One of the finer, more refreshingly creative RPGs of the 2010s, Tokyo Mirage Sessions #FE imbues its showbiz fantasy with remarkable diegetic texture. In the vein of the Persona series, dungeons give physical shape to psychological phenomena and power structures: Consider the level that explores the relationship between photographers and their subjects, with vaguely Escherian architecture that evokes the disorienting effect of being captured on camera. Then there’s combat: While party members in turn-based RPGs often strike nonsensically flashy poses during and after battles – who are they stunting for? – our crew here hams it up with professional purpose as fights unfold beneath bright lights and before a voracious audience. When characters execute cross-team combos they call out the name of the next companion in the queue, as though introducing a guest on a track. And worry not: Every attack in a chain nets you cash or an item. All labor is rewarded generously, each worker spared alienation. That’s praxis.

The game’s plot culminates with the party staging an ancient opera to banish a primordial foe. The climax poses a question that, ten years on, maintains a distinct sense of urgency: What does art offer us at the brink of the abyss? The answer lies in the meaning our protagonists find in a long-forgotten text – in the work’s function as a time capsule that, once cracked open, reveals the context, vocabulary and direction they need to avert the apocalypse.

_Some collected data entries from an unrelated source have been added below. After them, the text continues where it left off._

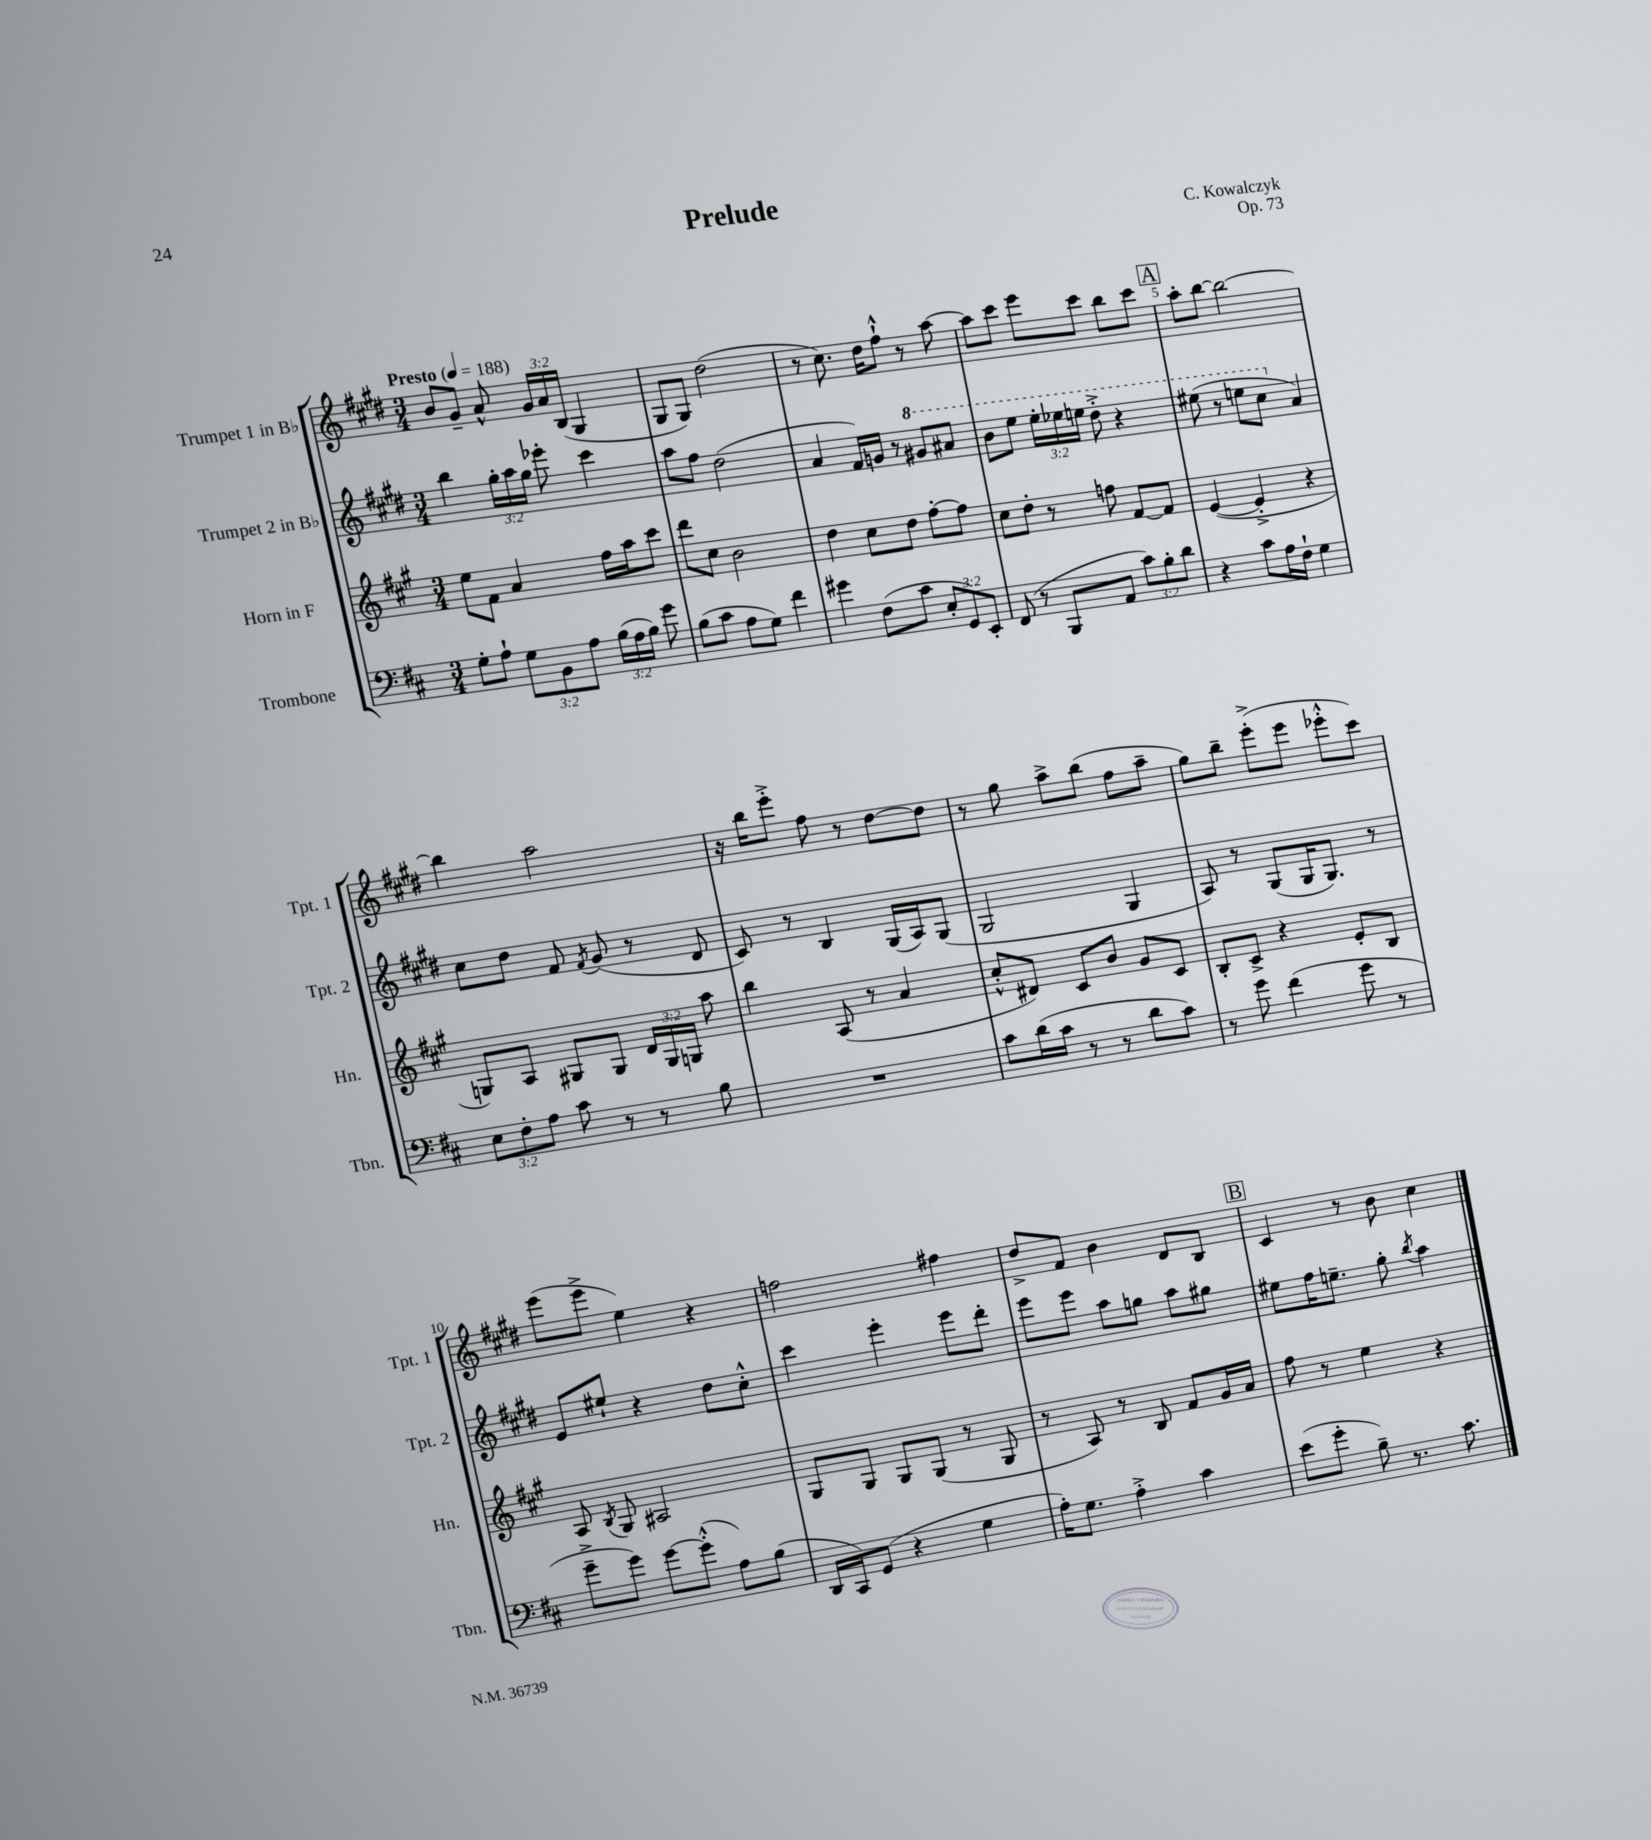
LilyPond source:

\header { title = "Prelude" composer = "C. Kowalczyk" opus = "Op. 73" }
<<
\new StaffGroup <<
\new Staff = "s0" \with { instrumentName = "Trumpet 1 in Bb" shortInstrumentName = "Tpt. 1" } {
    \clef treble \key e \major \numericTimeSignature \time 3/4 \override Staff.TupletNumber.text = #tuplet-number::calc-fraction-text \tempo "Presto" 4 = 188
    \autoBeamOff b'8[ gis'8]-- a'8-^ \tuplet 3/2 { gis'16[ a'16 b16]( } gis4 |
    gis8[ gis8]) dis''2( |
    r8 cis''8.) dis''16[ fis''8]-!-^ r8 a''8~ |
    a''8[ cis'''8] e'''8[ cis'''8] b''8[ cis'''8] |
    \mark \markup { \box "A" } a''8[-. b''8]~ b''2~ |
    b''4 a''2 |
    r16 b''16[ e'''8]-.-> fis''8 r8 dis''8[~ dis''8] |
    r8 gis''8 a''8[-> b''8]( fis''8[ a''8]-- |
    gis''8[) b''8]-- e'''8[-.->( e'''8] ees'''8[-.-^ cis'''8]) |
    e'''8[( e'''8]-> e''4) r4 |
    f''2 fis''4 |
    dis''8[-> fis'8] b'4 dis'8[ b8] |
    \mark \markup { \box "B" } cis'4 r8 b'8 cis''4 \bar "|." |
}
\new Staff = "s1" \with { instrumentName = "Trumpet 2 in Bb" shortInstrumentName = "Tpt. 2" } {
    \clef treble \key e \major \numericTimeSignature \time 3/4 \override Staff.TupletNumber.text = #tuplet-number::calc-fraction-text
    \autoBeamOff b''4 \tuplet 3/2 { gis''16[-. a''16 gis''16] } ees'''8-. cis'''4 |
    a''8[ fis''8] dis''2( |
    a'4 fis'16[) g'16] r8 \ottava #1 gis''!8[ ais''8] |
    b''8[ e'''8] \tuplet 3/2 { e'''16[-. ees'''16 e'''16] } dis'''8-.-> r4 |
    \mark \markup { \box "A" } eis'''8( r8 e'''8[ cis'''8] \ottava #0 a'4) |
    cis''8[ dis''8] fis'8 \acciaccatura { fis'8 } gis'8( r8 dis'8 |
    cis'8) r8 b4 gis16[( a16) gis8]( |
    gis2 gis4 |
    a8) r8 gis8[( gis16 gis8.]) r8 |
    e'8[ eis''8]-! r4 dis''8[ cis''8]-.-^ |
    cis'''4 e'''4-. e'''8[ dis'''8]-. |
    e'''8[ e'''8] a''8[ g''8] a''8[ gis''8] |
    \mark \markup { \box "B" } eis''8[ fis''16 e''8.]-- gis''8-. \acciaccatura { b''8 } a''4 \bar "|." |
}
\new Staff = "s2" \with { instrumentName = "Horn in F" shortInstrumentName = "Hn." } {
    \clef treble \key a \major \numericTimeSignature \time 3/4 \override Staff.TupletNumber.text = #tuplet-number::calc-fraction-text
    \autoBeamOff e''8[ fis'8] a'4 fis''16[ a''16 cis'''8] |
    d'''8[ cis''8] b'2 |
    d''4 cis''8[ d''8] fis''8[~-. fis''8] |
    cis''8[ d''8]-. r8 f''8 fis'8[~ fis'8] |
    \mark \markup { \box "A" } e'4~( e'4-.-> r4 |
    g8[) a8] gis8[ gis8] \tuplet 3/2 { d'16[ gis16 g16] } a''8 |
    b''4 a8( r8 a'4 |
    cis''8[-.-^ dis'8]) cis'8[ b'8] gis'8[ cis'8] |
    b8[-. cis'8]-> r4 e'8[-. b8] |
    a8 \acciaccatura { b8 } gis8 ais2 |
    gis8[ gis8] gis8[ gis8]( r8 gis8 |
    r8 a8) r8 b8 fis'8[ gis'16 a'16] |
    \mark \markup { \box "B" } fis''8 r8 e''4 r4 \bar "|." |
}
\new Staff = "s3" \with { instrumentName = "Trombone" shortInstrumentName = "Tbn." } {
    \clef bass \key d \major \numericTimeSignature \time 3/4 \override Staff.TupletNumber.text = #tuplet-number::calc-fraction-text
    \autoBeamOff g8[-. a8]-! \tuplet 3/2 { g8[ b,8 a8] } \tuplet 3/2 { b16[( a16 b16]) } g'8 |
    b8[( cis'8] a8[ g8]) fis'4 |
    gis'4 fis8[( cis'8] \tuplet 3/2 { e8[-. g,8) e,8]-. } |
    fis,8( r8 b,,8[ a,8] \tuplet 3/2 { cis'8[) b8-. d'8] } |
    \mark \markup { \box "A" } r4 cis'8[ a16 fis16]-! g4 |
    \tuplet 3/2 { e8[ fis8-. a8] } cis'8 r8 r8 b8 |
    R2. |
    cis'8[ d'16( cis'16] r8 r8 d'8[ cis'8]) |
    r8 g'8 fis'4( g'8 r8 |
    g'8[---> g'8]) g'8[~ g'8]-.-^( a8[) b8]( |
    d,16[ cis,16) g,8]( r4 g4 |
    a16[-.) g8.] a4-.-> cis'4 |
    \mark \markup { \box "B" } e'8[( g'8]-. b8--) r8. cis'8. \bar "|." |
}
>>
>>
\layout { \context { \Score \override BarNumber.break-visibility = ##(#f #t #t) barNumberVisibility = #(every-nth-bar-number-visible 5) } }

Art, as Tokyo Mirage Sessions #FE understands, can catalyze reckonings. It can serve as a reminder that evil is persistent but rarely novel; a monstrous force that wields familiar tactics, wearing new faces while exploiting old fears. But art reminds us, too, that for as long as evil has assailed us, humanity has mustered the imagination and courage, the personal and collective will, to crush it. To hunt the demons everywhere, every time. Tokyo Mirage Sessions #FE knows that art is a pen, yes, but also a sword. We all have a role to play.